My earliest memory was playing with my father’s Vic 20 about 30-some odd years ago.
It really started somewhere around 25-26 years ago. My parents bought an IBM PS/2 from a friend, and I found a way to mess up Windows 3.1 on day 1 which required a complete reinstall. Then it was DOS while playing with memmaker, and again, a complete reinstall was needed (it was a recurrent event at the time, but making mistakes is part of learning) . I grew up with all the best games: Commander Keen, Wolfenstein 3D, Doom, Epic Pinball, Tyrian, Duke Nukem (the platformers and DN3D), etc. We went through quite a few upgrade along the way…
First job was for a startup doing digital signage. Built the base of their software with one of the partners, but ended up quitting after a year and a half for multiple reasons including, but not limited to: incredibly low salary with no raises, no recognition, working in someone’s basement, and expecting a recent graduate to have the experience of a senior.
I then found my current employment through a guy I went to school with, as is employer was expanding and needed people. Sadly, the owner of the company unexpectedly passed away in 2013, and the company ended up being acquired by one of our distributors.
First you must know that when I entered the workforce there was no such field as IT. No microprocessor, computers or internet, so IT was not even an option for a career path.
Fast forward to the mid to late 80’s, playing with a Radio Shack computer and I’m auto mechanic. It’s nice, pays the bills (mostly) and have the satisfaction of fixing broken stuff; I like that.
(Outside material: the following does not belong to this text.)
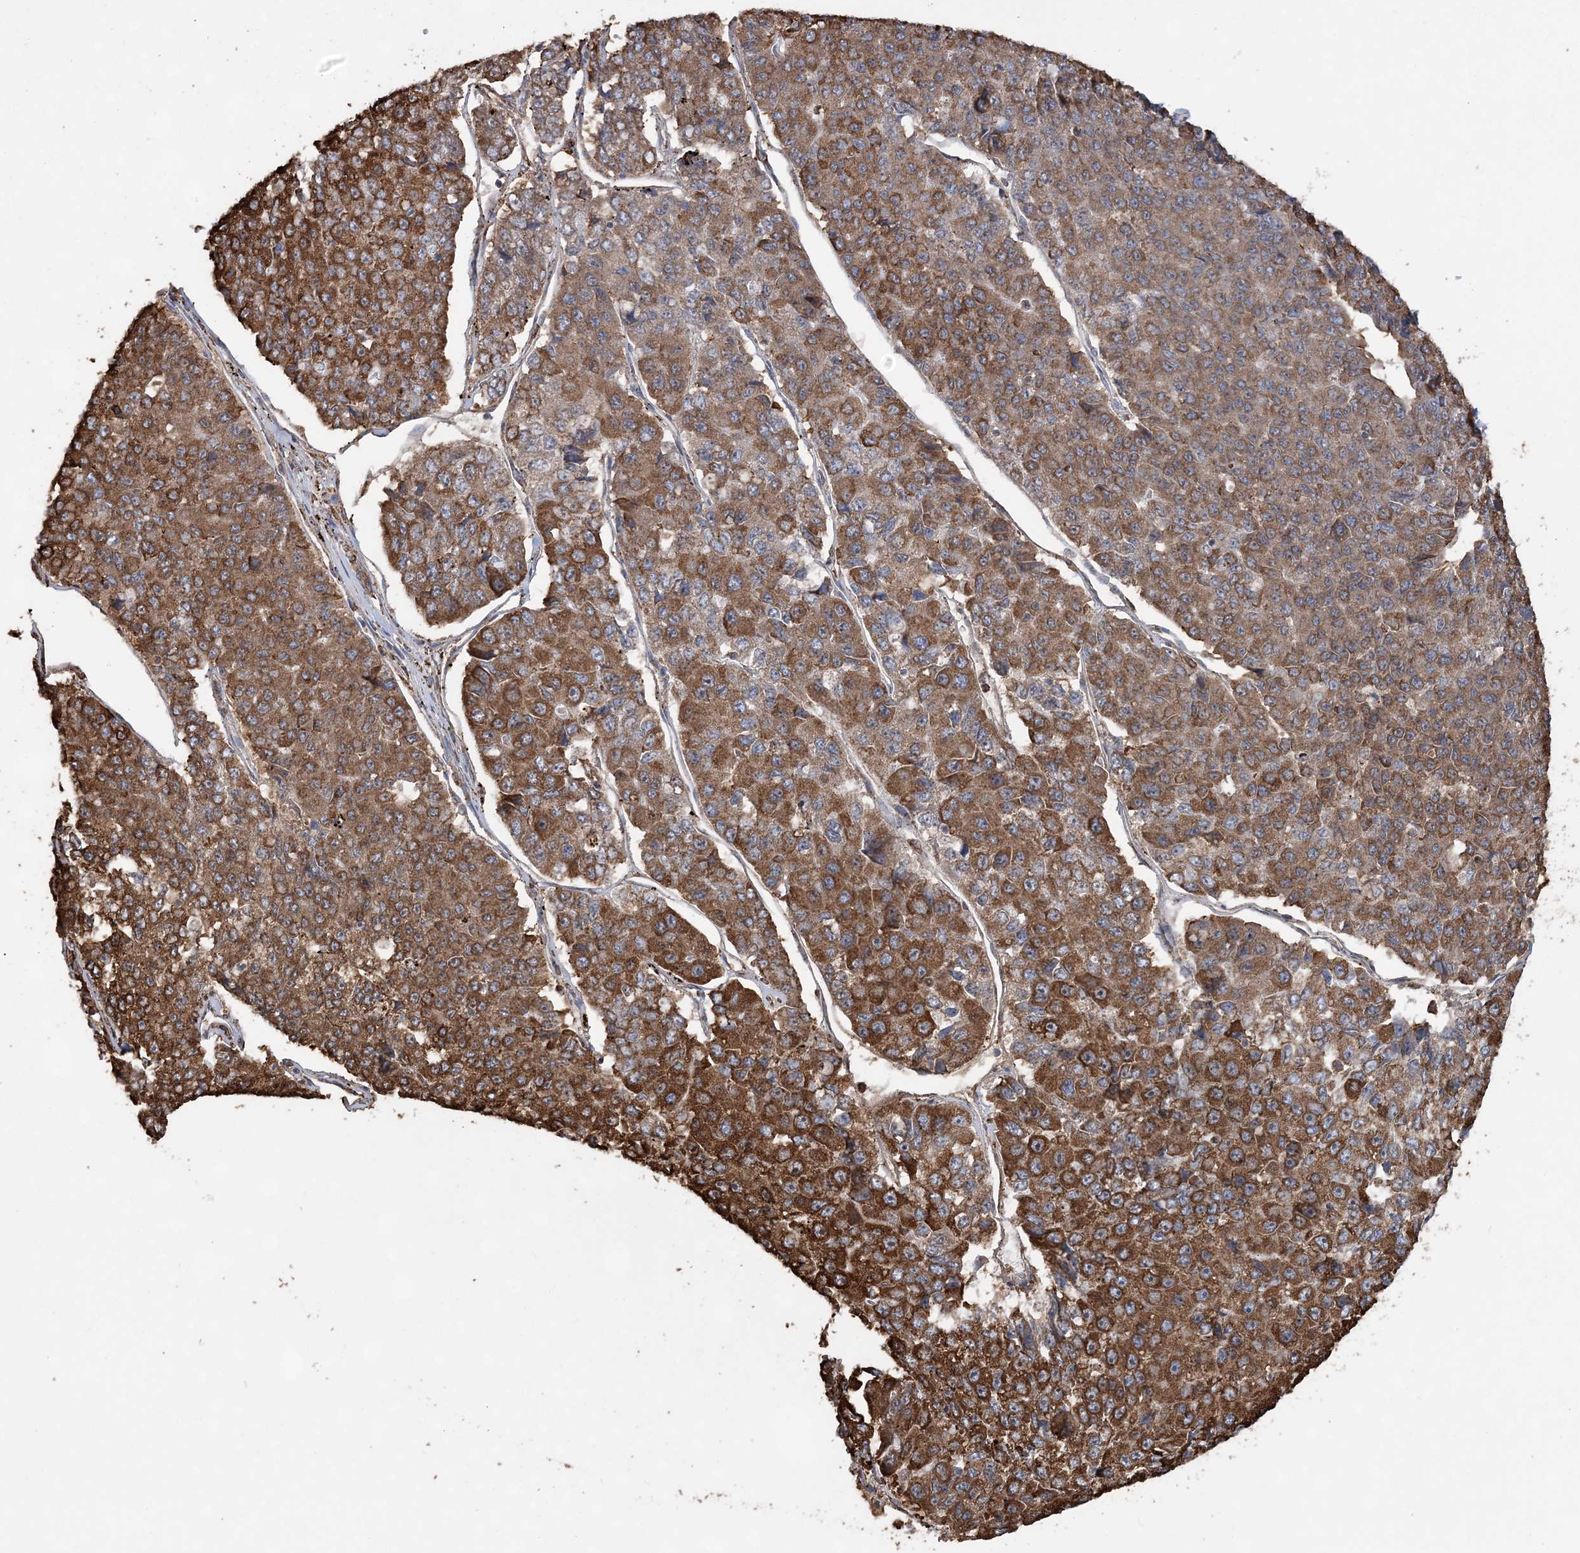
{"staining": {"intensity": "strong", "quantity": ">75%", "location": "cytoplasmic/membranous"}, "tissue": "pancreatic cancer", "cell_type": "Tumor cells", "image_type": "cancer", "snomed": [{"axis": "morphology", "description": "Adenocarcinoma, NOS"}, {"axis": "topography", "description": "Pancreas"}], "caption": "Protein positivity by IHC shows strong cytoplasmic/membranous staining in about >75% of tumor cells in pancreatic adenocarcinoma.", "gene": "WDR12", "patient": {"sex": "male", "age": 50}}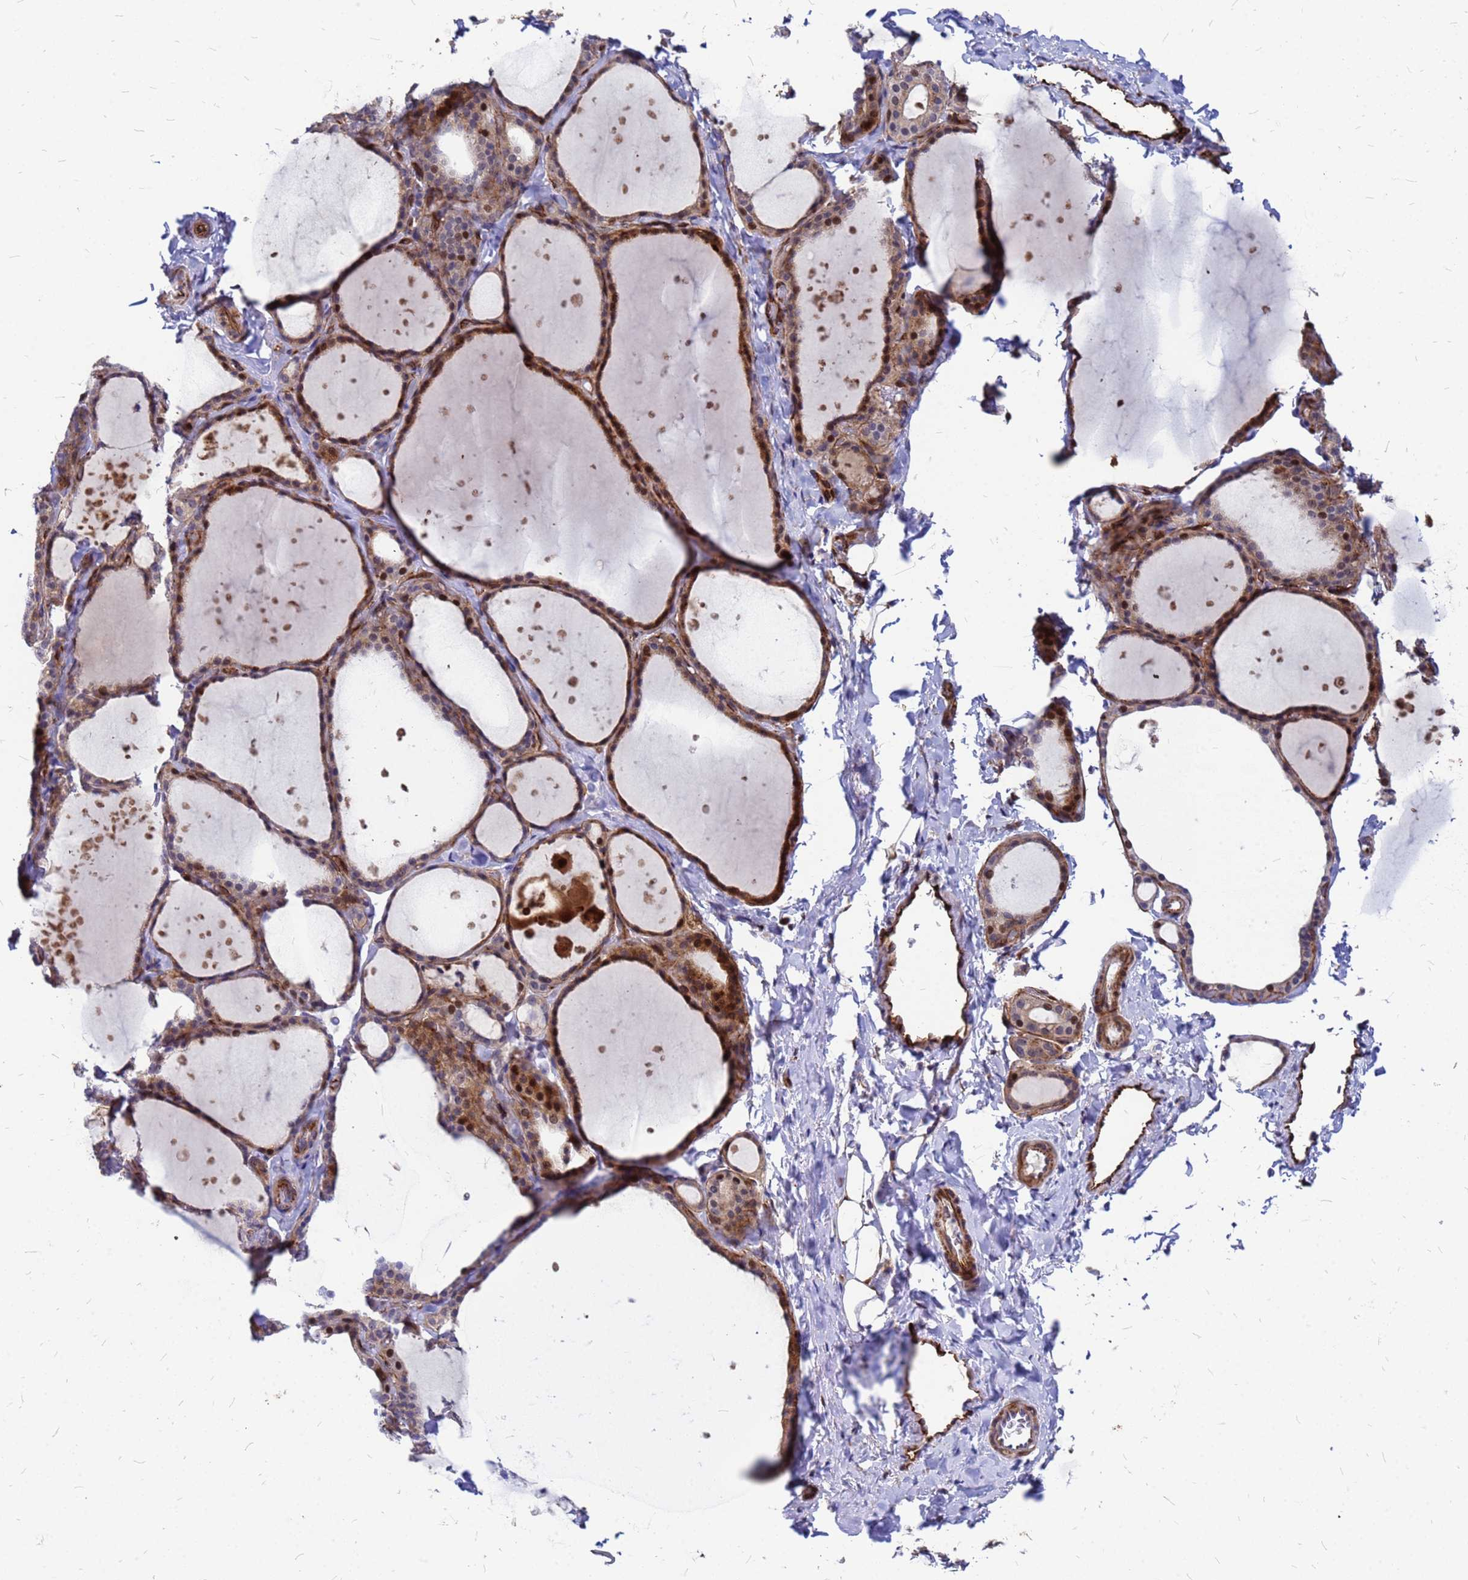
{"staining": {"intensity": "moderate", "quantity": "25%-75%", "location": "cytoplasmic/membranous,nuclear"}, "tissue": "thyroid gland", "cell_type": "Glandular cells", "image_type": "normal", "snomed": [{"axis": "morphology", "description": "Normal tissue, NOS"}, {"axis": "topography", "description": "Thyroid gland"}], "caption": "Protein expression analysis of normal thyroid gland shows moderate cytoplasmic/membranous,nuclear staining in about 25%-75% of glandular cells. (Stains: DAB in brown, nuclei in blue, Microscopy: brightfield microscopy at high magnification).", "gene": "NOSTRIN", "patient": {"sex": "female", "age": 44}}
Working at a Chev dealership when cars came out with basic computer-controlled carburetors and a few other controls for engine performance and fuel control. There was a dealer supplied diagnostic machine we could connect to the car to troubleshoot codes, issues and history. This was large roll around cabinet with keyboard, built-in monitor (green) and lots of cables to connect inline with most sensors and ECM. This was my first entry into being a “TECH”.
One day this machine failed. Just kept displaying weird numbers and shorten words. Shop manager put in a work request with Chevrolet, but these were new and very few people in the field to service them. Was going to be 4-6 weeks before we could get someone out. I had been dabbling with mine and other computers doing minor upgrades like adding memory chips or larger hard drives. So, against the managers approval I opened the big machine and there on a shelf, inside this expensive piece of state-of-the-art diagnostic equipment was an IBM PS/2 computer. If I recall correctly it was an 8086 system with software booting from a floppy disc. Well I cracked the case, saw some of the memory chips had walked up and were not completely seated. I pushed each chip back down into its socket, blew out the dust inside the case and inside the floppy drive. Closed it all up and it powered up and it loaded the program as before…. I started taking night classes in computer repair and theory about a month later and have been working with computer in some form or function ever since.
You must have been the shop hero after fixing it without having to wait for the official tech!
I was tired of working with idiots at Subway so I started working at a temp seasonal job as a customer service rep for a tax place. Then I got hired into their sister company and have been there since.